### Document text
---------------
Barnabas Bidwell, America’s William Wilberforce?

By Richard Bidwell Wilcox

Adonijah Bidwell’s son Congressman Barnabas Bidwell (1761-1833), often a dinner guest of President Thomas Jefferson, was one of two floor managers in the House of Representatives for the President. As floor manager, he was often referred to as “the sworn interpreter of executive messages.” Bidwell appears to have played a significant role in the passage of the bill that ended the importation of slaves into the United States.

William Wilberforce (24 August 1759 – 29 July 1833) was an English politician, philanthropist, and a leader of the movement to abolish the slave trade. He began his political career in 1780, eventually becoming the independent Member of Parliament for Yorkshire (1784–1812). In 1785, he underwent a conversion experience and became an evangelical Christian, which resulted in major changes to his lifestyle and a lifelong concern for reform. He headed the parliamentary campaign against the British slave trade for 26 years until the passage of the Slave Trade Act of 1807.
---------------
### Aim of the task
Which people does the Bidwell and Wilberforce text name, counting its byline? Use only the Bidwell and Wilberforce text as your source.
---------------
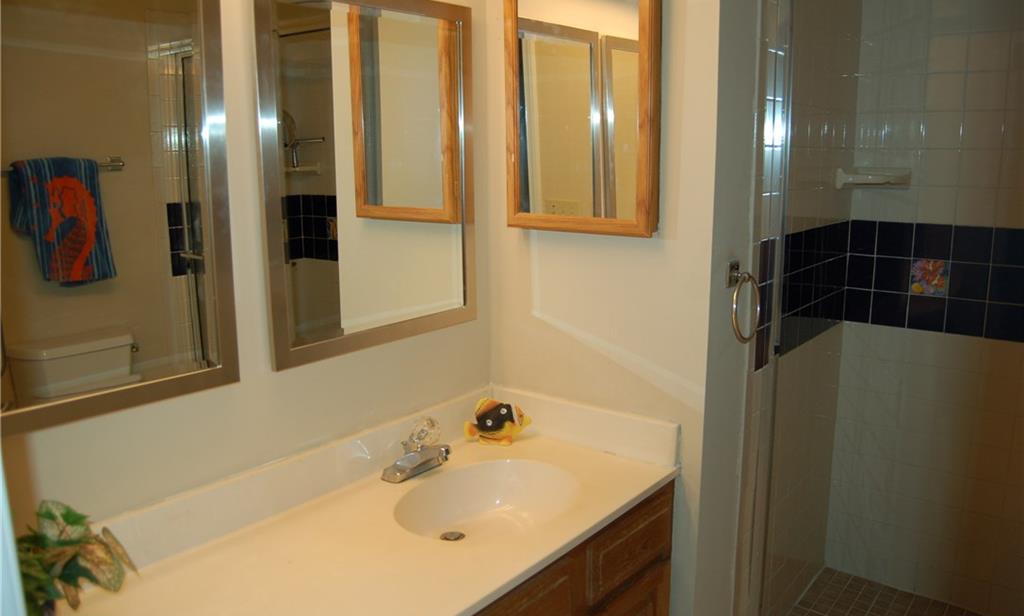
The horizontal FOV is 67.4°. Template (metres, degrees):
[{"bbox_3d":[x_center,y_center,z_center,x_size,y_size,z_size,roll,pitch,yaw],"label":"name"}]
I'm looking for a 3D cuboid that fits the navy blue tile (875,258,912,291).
[{"bbox_3d":[1.211,-0.105,2.444,0.107,0.107,0.010,9,14,39],"label":"navy blue tile"}]

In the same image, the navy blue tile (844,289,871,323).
[{"bbox_3d":[1.138,-0.009,2.525,0.080,0.107,0.010,9,14,39],"label":"navy blue tile"}]

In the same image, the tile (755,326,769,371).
[{"bbox_3d":[0.646,0.107,1.998,0.010,0.108,0.095,8,15,39],"label":"tile"}]

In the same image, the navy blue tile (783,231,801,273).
[{"bbox_3d":[0.783,-0.152,2.136,0.010,0.107,0.107,9,14,39],"label":"navy blue tile"}]

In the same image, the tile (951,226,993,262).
[{"bbox_3d":[1.376,-0.189,2.289,0.108,0.108,0.010,8,15,39],"label":"tile"}]

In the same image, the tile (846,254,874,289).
[{"bbox_3d":[1.138,-0.116,2.504,0.080,0.107,0.010,9,14,39],"label":"tile"}]

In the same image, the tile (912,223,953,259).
[{"bbox_3d":[1.295,-0.202,2.355,0.108,0.108,0.010,8,15,39],"label":"tile"}]

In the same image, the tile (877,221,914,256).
[{"bbox_3d":[1.213,-0.214,2.422,0.108,0.108,0.010,8,15,39],"label":"tile"}]

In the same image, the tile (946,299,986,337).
[{"bbox_3d":[1.381,0.029,2.331,0.108,0.108,0.010,8,15,39],"label":"tile"}]

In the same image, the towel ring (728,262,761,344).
[{"bbox_3d":[0.536,-0.011,1.807,0.055,0.179,0.153,9,14,39],"label":"towel ring"}]

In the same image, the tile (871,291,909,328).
[{"bbox_3d":[1.217,0.004,2.465,0.108,0.108,0.010,8,15,39],"label":"tile"}]

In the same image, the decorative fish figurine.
[{"bbox_3d":[-0.036,0.292,1.964,0.158,0.107,0.060,-1,11,-5],"label":"decorative fish figurine"}]

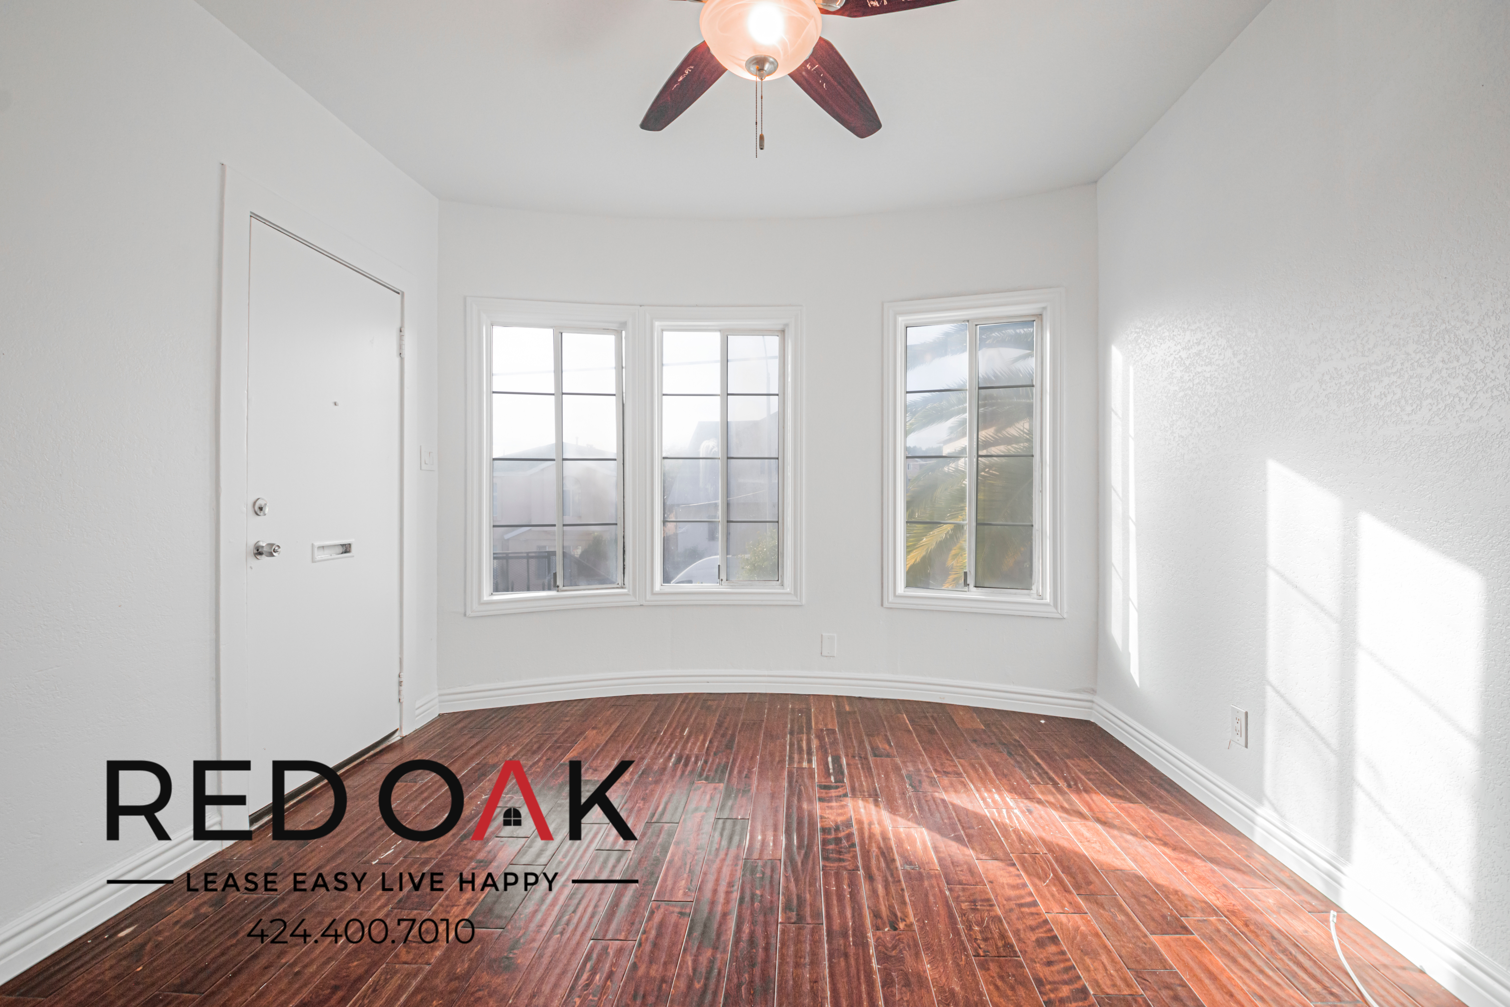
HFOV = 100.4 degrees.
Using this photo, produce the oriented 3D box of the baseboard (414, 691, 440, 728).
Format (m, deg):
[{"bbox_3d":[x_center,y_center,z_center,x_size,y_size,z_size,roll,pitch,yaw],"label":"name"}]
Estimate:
---------------
### Solution for this problem
- Richard Bidwell Wilcox
- Adonijah Bidwell
- Barnabas Bidwell
- Thomas Jefferson
- William Wilberforce